The short-term trend on the four-hour chart is higher, but there are signs that momentum is falling and we could see the MACD fall below the signal line. However, on the daily chart the MACD is still below zero, suggesting rallies should be contained with the bearish trend.
A daily close above the downtrend could be significant for the bulls and could see momentum-focused traders taking advantage of the break; hence I look to protect the position and will subsequently look at more positive trade opportunities.
In terms of drivers we get Singapore CPI (January) at 16:00 AEDT today and the market is pricing in a slight uptick to 1.6% (from 1.5%). On Wednesday we also get January industrial production and when annualised could see a 6.8% increase, which again could erase some near-term concerns around the Singapore economy.

** YOUR TASK **
Can you write the next part of the trading commentary on the Singapore outlook, picking up right after its final sentence?

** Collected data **
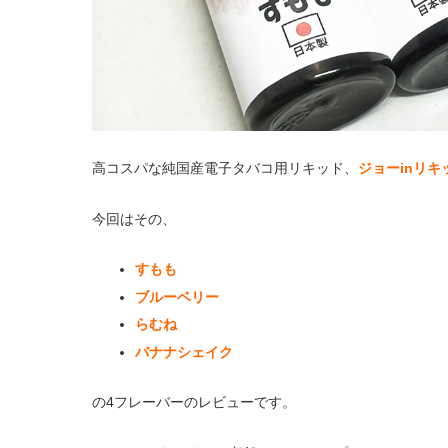
高コスパな純国産電子タバコ用リキッド、
ジョーinリキ
今回はその、
すもも
ブルーベリー
らむね
バナナシェイク
の4フレーバーのレビューです。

** ANSWER TO THE PROBLEM **
On the USD side of the equitation there are a number of Fed speakers this week including Tarullo, Rosengren, Pianalto, Fisher and Janet Yellen on Friday at 02:00 AEST. The USD is still pricing in a Fed that is likely to taper at $10 billion per meeting, and I’d concur with that, so this should limit the upside in the USD.
Perhaps the big driver for the pair though will come from USD/CNH and USD/CNY, with USD/SGD finding a much stronger correlation of late. The 30-day correlation in itself is negative, however there’s no denying that when USD/CNH started moving aggressively higher in mid-January, so did USD/SGD. I feel the correction in USD/CNH has run its course, so any pullbacks in the pair could benefit this idea.
The risk is of course that USD/CNH keeps rallying, despite the PBOC moving the fix lower.